[PROVIDED ENTRIES — start]
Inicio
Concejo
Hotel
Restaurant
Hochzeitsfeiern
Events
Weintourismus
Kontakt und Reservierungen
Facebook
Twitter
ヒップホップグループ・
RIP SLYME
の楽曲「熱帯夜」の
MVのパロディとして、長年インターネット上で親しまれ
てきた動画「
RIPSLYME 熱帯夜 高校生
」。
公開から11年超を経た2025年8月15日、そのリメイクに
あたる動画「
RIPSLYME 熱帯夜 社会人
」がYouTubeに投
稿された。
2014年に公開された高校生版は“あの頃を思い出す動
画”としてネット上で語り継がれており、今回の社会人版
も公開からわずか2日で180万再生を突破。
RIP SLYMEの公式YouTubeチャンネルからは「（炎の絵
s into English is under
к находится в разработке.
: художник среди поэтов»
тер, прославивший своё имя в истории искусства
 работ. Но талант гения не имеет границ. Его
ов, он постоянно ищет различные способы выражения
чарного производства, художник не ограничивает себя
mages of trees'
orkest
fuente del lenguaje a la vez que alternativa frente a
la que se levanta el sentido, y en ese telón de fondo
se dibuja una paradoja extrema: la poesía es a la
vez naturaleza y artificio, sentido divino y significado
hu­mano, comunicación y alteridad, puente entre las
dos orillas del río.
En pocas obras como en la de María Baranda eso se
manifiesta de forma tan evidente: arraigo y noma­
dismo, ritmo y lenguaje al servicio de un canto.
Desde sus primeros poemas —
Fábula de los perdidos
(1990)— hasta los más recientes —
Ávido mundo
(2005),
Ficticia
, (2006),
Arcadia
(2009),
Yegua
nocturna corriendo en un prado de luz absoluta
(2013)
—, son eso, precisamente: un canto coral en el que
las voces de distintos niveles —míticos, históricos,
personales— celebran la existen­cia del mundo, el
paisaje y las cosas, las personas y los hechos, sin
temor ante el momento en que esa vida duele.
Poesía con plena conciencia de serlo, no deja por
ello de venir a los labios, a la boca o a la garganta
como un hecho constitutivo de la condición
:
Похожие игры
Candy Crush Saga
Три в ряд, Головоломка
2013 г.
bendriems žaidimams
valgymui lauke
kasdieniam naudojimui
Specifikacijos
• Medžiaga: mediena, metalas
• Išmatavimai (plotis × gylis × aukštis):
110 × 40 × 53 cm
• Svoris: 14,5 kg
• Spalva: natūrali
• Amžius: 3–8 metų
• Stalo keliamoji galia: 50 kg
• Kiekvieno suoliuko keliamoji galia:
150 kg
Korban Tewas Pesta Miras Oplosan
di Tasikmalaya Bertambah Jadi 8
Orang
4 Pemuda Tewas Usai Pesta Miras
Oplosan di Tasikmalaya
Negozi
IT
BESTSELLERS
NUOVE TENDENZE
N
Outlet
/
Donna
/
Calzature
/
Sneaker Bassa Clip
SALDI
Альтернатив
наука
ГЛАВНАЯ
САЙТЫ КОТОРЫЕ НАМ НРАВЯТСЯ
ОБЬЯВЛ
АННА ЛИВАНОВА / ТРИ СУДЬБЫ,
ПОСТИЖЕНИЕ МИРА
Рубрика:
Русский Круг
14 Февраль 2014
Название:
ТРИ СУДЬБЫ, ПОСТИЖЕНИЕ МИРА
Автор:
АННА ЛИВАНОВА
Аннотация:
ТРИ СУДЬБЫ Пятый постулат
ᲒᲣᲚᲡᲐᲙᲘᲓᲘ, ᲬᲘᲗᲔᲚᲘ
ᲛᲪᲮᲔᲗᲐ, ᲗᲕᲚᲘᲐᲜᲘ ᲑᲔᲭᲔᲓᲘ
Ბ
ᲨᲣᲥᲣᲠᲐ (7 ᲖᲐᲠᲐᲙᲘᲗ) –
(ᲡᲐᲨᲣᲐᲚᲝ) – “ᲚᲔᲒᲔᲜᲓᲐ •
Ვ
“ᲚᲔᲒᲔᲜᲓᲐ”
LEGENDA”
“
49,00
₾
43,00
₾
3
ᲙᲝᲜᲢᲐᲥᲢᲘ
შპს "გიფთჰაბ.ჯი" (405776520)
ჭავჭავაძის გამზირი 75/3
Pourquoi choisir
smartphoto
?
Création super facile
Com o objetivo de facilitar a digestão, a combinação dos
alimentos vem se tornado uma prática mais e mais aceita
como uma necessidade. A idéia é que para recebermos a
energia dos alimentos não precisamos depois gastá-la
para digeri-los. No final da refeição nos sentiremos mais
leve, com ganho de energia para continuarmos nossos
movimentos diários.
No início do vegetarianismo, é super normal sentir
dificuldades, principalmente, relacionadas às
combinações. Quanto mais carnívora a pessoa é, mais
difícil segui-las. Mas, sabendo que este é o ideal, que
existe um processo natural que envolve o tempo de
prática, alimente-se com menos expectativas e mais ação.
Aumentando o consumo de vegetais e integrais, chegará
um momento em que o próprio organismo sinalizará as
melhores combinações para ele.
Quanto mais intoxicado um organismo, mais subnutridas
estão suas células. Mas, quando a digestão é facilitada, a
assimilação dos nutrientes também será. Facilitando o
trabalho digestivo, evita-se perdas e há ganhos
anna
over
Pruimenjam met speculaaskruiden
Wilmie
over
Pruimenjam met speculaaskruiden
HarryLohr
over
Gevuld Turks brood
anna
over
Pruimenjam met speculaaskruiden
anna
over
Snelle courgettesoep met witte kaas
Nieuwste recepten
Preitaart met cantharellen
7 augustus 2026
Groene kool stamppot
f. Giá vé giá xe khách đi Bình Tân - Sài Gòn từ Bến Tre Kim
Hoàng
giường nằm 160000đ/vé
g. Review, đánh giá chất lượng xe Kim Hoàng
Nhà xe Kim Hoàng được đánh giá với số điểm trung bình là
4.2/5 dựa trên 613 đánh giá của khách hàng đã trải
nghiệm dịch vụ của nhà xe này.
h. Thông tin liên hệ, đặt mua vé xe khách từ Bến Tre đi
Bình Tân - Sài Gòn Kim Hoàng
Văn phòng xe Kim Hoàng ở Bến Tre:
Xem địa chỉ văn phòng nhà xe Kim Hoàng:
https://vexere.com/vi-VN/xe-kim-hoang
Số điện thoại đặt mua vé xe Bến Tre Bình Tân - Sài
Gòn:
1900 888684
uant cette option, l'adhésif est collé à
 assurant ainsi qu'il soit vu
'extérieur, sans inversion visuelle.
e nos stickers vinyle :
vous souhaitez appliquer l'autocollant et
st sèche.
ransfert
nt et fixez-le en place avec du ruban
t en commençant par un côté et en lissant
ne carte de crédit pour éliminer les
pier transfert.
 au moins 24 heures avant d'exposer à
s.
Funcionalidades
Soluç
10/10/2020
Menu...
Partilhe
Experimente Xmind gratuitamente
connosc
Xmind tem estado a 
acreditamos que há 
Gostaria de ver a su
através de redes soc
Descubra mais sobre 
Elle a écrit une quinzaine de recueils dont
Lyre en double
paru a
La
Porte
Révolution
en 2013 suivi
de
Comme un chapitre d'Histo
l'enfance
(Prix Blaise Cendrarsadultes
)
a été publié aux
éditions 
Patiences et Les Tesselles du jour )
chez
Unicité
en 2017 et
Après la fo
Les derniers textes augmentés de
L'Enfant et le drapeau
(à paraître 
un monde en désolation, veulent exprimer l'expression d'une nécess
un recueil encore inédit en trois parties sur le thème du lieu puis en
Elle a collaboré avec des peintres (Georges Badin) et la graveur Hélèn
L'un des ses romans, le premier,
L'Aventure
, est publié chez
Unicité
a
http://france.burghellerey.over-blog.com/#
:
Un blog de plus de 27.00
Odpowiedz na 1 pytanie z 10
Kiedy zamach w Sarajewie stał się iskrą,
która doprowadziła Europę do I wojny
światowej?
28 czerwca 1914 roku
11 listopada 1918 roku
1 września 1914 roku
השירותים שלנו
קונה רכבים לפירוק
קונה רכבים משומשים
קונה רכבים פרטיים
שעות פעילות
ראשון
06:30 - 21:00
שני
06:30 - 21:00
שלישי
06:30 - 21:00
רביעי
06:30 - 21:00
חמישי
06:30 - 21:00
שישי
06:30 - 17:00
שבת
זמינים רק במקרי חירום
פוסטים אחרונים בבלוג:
[PROVIDED ENTRIES — finish]
▸ **EXERCISE PROMPT**
For every line in the data above that has the string "МИРА", return that line.

▸ **TASK RESULT**
ПОСТИЖЕНИЕ МИРА
ТРИ СУДЬБЫ, ПОСТИЖЕНИЕ МИРА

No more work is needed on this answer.